Quindi: «Con tali presupposti, posto che le superfici in cui si è stimata una più marcata interferenza paesaggistica sono risultate pari a 31.258.511 m² (31,3 km² circa), il costo esterno da attribuirsi all’impatto paesaggistico è stimato in 3126 ettari x 268 €/ha x anno x 30% = 251.585,48 euro/anno». Per 30 anni quindi il paesaggio stravolto costerebbe appena 7,5 milioni di euro circa.

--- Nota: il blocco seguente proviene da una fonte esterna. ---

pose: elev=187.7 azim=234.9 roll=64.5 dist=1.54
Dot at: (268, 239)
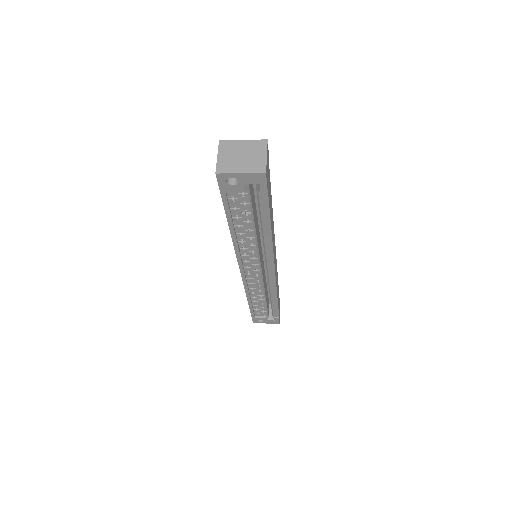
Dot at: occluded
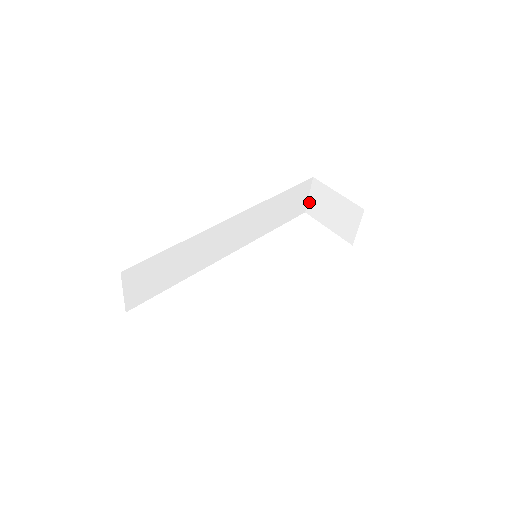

Tanto è “solo” paesaggio agricolo, si dirà.  In Regione la vedono in modo diverso: la direzione generale dell’Ambiente scrive che in tutti gli elaborati, definiti come realizzati  con «poca attenzione redazionale», si legge che «la presenza di attività agricole è ridotta a presenze marginali, periferiche. Questa immagine pervasiva», prosegue l’osservazione,  «non è ovviamente rispondente al vero. Su questi luoghi insistono aziende agricole di elevata qualità, che perseguono anche produzioni biologiche, che distribuiscono le loro produzioni su tutto il territorio regionale e anche oltre lo stesso e che sia dall’attività di un cantiere pluriennale, sia dalla perdita di suolo produttivo ne avrebbero grave danno. Fatto, questo, completamente obnubilato nel corpo» del progetto. I conti, quindi, non tornano.